# REQUIREMENT 1
Translate this sentence from the NRA commentary into Spanish: "What the group or groups won’t be is the cardboard cutout that is the NRA."

# SOURCE DOCUMENT
☆ ☆ ☆ ☆ ☆ ☆ ☆

Never Interrupt Your Enemy When He Is Making A Mistake

New York Attorney General Letitia James has made a grave strategic error in attempting to dissolve the National Rifle Association. Should she succeed, it will result in a economic power vacuum of epic proportions.

Something — someone — will fill it.

This could simply shift tens of millions of dollars that used to go to the NRA’s  coffers to existing groups like Gunowners of America, Firearms Policy Coalition, Second Amendment Foundation, or even the modest Zelman Partisans (hint!). For lobbying; litigation; and policy, analysis, and philosophy, I think that would be a good thing. Former NRA instructors could form a new group to take over the one thing the old organization did well: practical training.

But whether it’s distributed groups handling specialized aspects of defending rights, or a new umbrella group, the victim-disarmers will be in for a shock. What the group or groups won’t be is the cardboard cutout that is the NRA.

No longer will there be a monolithic “pro-2A” organization promoting rights violations just so they can fundraise to “fight” those violations.

☆ ☆ ☆ ☆ ☆ ☆ ☆

# INPUT RECORDS
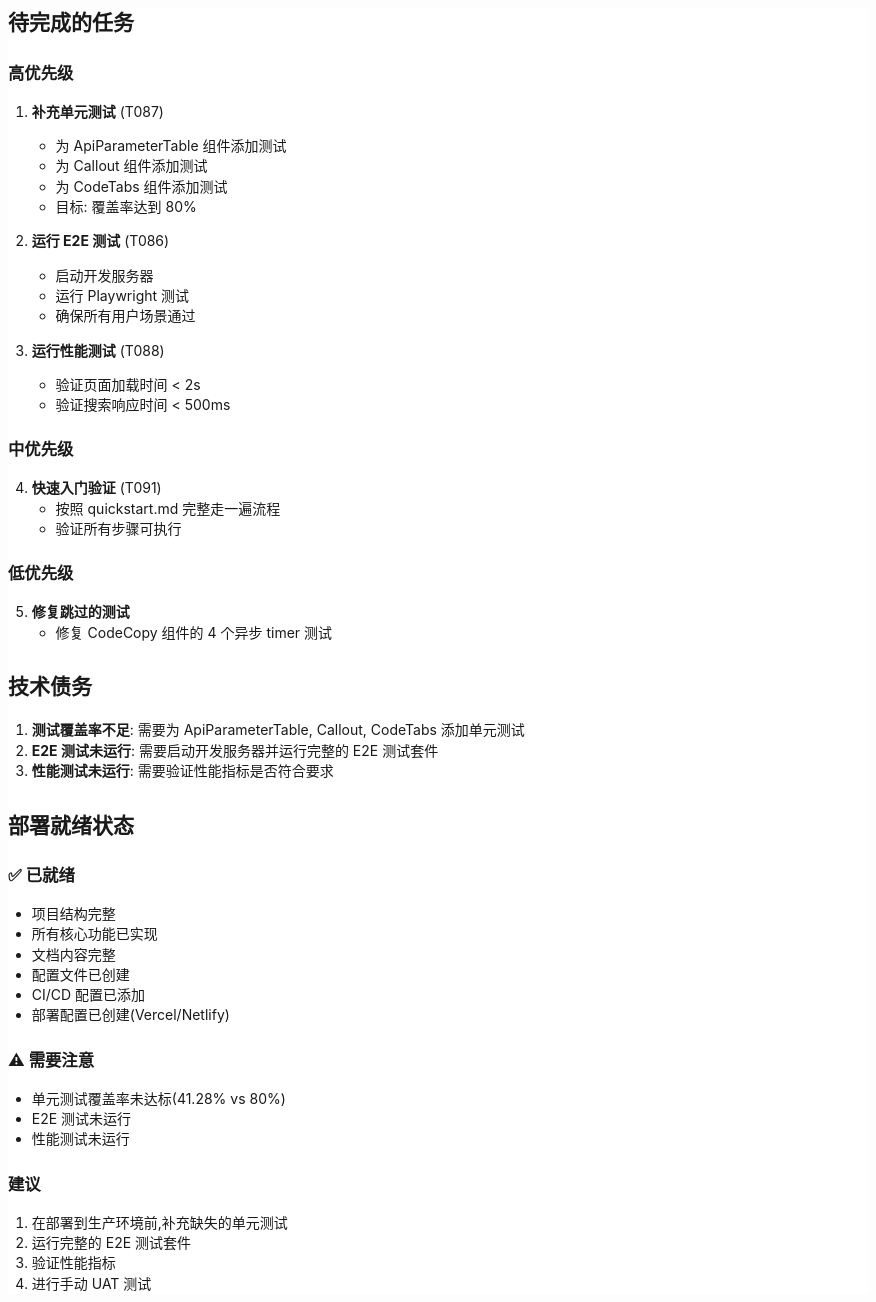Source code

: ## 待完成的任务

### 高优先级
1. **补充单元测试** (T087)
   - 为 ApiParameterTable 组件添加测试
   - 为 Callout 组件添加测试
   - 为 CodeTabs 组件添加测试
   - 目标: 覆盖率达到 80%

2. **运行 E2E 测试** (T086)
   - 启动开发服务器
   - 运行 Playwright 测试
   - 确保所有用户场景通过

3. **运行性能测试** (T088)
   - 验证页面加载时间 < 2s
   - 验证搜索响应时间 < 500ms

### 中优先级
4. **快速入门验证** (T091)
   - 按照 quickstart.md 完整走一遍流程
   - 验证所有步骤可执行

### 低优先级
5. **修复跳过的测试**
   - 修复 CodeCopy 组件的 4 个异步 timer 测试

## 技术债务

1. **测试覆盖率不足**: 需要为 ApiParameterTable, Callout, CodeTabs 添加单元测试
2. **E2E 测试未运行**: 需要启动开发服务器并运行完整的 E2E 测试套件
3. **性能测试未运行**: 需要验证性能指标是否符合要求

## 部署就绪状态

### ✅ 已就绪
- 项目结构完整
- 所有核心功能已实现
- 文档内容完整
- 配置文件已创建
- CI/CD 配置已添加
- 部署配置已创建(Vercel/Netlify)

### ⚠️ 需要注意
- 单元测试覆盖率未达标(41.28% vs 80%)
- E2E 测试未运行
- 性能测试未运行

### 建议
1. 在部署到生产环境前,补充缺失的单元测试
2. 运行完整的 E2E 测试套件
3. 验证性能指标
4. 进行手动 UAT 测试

☆ ☆ ☆ ☆ ☆ ☆ ☆

# REQUIREMENT 2
In the listing, swap "组件" for "模块" in the lines from its start through the line containing "- 验证所有步骤可执行", inclusive, and return only those lines, otherwise unchanged and with the pictures left out.

# WRITTEN RESPONSE 1
Lo que el grupo o los grupos no serán es la figura de cartón que es la NRA.

# WRITTEN RESPONSE 2
Source code

: ## 待完成的任务

### 高优先级
1. **补充单元测试** (T087)
   - 为 ApiParameterTable 模块添加测试
   - 为 Callout 模块添加测试
   - 为 CodeTabs 模块添加测试
   - 目标: 覆盖率达到 80%

2. **运行 E2E 测试** (T086)
   - 启动开发服务器
   - 运行 Playwright 测试
   - 确保所有用户场景通过

3. **运行性能测试** (T088)
   - 验证页面加载时间 < 2s
   - 验证搜索响应时间 < 500ms

### 中优先级
4. **快速入门验证** (T091)
   - 按照 quickstart.md 完整走一遍流程
   - 验证所有步骤可执行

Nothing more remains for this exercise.